**What to work on**
Copy out every line of the dataset excerpt below without changing anything.

Information given start

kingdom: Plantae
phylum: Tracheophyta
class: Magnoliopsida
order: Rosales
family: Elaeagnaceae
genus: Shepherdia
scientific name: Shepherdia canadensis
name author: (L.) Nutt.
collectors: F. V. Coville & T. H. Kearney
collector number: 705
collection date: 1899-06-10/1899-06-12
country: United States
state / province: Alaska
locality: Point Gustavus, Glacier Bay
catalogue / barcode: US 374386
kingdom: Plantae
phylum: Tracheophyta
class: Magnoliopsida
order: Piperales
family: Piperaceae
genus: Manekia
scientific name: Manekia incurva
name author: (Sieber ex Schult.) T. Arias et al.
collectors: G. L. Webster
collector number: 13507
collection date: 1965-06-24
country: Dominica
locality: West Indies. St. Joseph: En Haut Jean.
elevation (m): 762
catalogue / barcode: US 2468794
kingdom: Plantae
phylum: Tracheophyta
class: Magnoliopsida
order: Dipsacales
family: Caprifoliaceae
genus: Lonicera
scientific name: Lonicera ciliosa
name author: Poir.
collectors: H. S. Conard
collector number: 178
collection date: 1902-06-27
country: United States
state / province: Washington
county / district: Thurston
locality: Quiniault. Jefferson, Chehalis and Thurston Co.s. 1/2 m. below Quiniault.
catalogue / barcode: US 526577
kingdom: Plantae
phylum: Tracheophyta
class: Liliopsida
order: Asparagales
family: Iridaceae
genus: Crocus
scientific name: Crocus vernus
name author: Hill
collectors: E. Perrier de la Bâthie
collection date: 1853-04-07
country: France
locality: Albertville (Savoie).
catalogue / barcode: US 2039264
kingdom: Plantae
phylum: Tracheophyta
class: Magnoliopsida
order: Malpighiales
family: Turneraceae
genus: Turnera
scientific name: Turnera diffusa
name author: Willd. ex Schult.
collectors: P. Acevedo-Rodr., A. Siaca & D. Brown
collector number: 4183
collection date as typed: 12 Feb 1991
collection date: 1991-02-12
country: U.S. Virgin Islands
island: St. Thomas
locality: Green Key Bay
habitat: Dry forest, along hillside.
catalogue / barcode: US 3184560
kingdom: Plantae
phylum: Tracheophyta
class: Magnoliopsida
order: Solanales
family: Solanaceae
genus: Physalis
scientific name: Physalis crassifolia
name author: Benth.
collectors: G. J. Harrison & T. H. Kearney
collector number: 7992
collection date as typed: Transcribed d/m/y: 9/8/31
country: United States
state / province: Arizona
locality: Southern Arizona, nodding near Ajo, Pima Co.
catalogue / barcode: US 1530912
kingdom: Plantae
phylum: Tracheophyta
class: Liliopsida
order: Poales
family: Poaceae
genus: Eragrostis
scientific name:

Information given end

**Written response**
kingdom: Plantae
phylum: Tracheophyta
class: Magnoliopsida
order: Rosales
family: Elaeagnaceae
genus: Shepherdia
scientific name: Shepherdia canadensis
name author: (L.) Nutt.
collectors: F. V. Coville & T. H. Kearney
collector number: 705
collection date: 1899-06-10/1899-06-12
country: United States
state / province: Alaska
locality: Point Gustavus, Glacier Bay
catalogue / barcode: US 374386
kingdom: Plantae
phylum: Tracheophyta
class: Magnoliopsida
order: Piperales
family: Piperaceae
genus: Manekia
scientific name: Manekia incurva
name author: (Sieber ex Schult.) T. Arias et al.
collectors: G. L. Webster
collector number: 13507
collection date: 1965-06-24
country: Dominica
locality: West Indies. St. Joseph: En Haut Jean.
elevation (m): 762
catalogue / barcode: US 2468794
kingdom: Plantae
phylum: Tracheophyta
class: Magnoliopsida
order: Dipsacales
family: Caprifoliaceae
genus: Lonicera
scientific name: Lonicera ciliosa
name author: Poir.
collectors: H. S. Conard
collector number: 178
collection date: 1902-06-27
country: United States
state / province: Washington
county / district: Thurston
locality: Quiniault. Jefferson, Chehalis and Thurston Co.s. 1/2 m. below Quiniault.
catalogue / barcode: US 526577
kingdom: Plantae
phylum: Tracheophyta
class: Liliopsida
order: Asparagales
family: Iridaceae
genus: Crocus
scientific name: Crocus vernus
name author: Hill
collectors: E. Perrier de la Bâthie
collection date: 1853-04-07
country: France
locality: Albertville (Savoie).
catalogue / barcode: US 2039264
kingdom: Plantae
phylum: Tracheophyta
class: Magnoliopsida
order: Malpighiales
family: Turneraceae
genus: Turnera
scientific name: Turnera diffusa
name author: Willd. ex Schult.
collectors: P. Acevedo-Rodr., A. Siaca & D. Brown
collector number: 4183
collection date as typed: 12 Feb 1991
collection date: 1991-02-12
country: U.S. Virgin Islands
island: St. Thomas
locality: Green Key Bay
habitat: Dry forest, along hillside.
catalogue / barcode: US 3184560
kingdom: Plantae
phylum: Tracheophyta
class: Magnoliopsida
order: Solanales
family: Solanaceae
genus: Physalis
scientific name: Physalis crassifolia
name author: Benth.
collectors: G. J. Harrison & T. H. Kearney
collector number: 7992
collection date as typed: Transcribed d/m/y: 9/8/31
country: United States
state / province: Arizona
locality: Southern Arizona, nodding near Ajo, Pima Co.
catalogue / barcode: US 1530912
kingdom: Plantae
phylum: Tracheophyta
class: Liliopsida
order: Poales
family: Poaceae
genus: Eragrostis
scientific name:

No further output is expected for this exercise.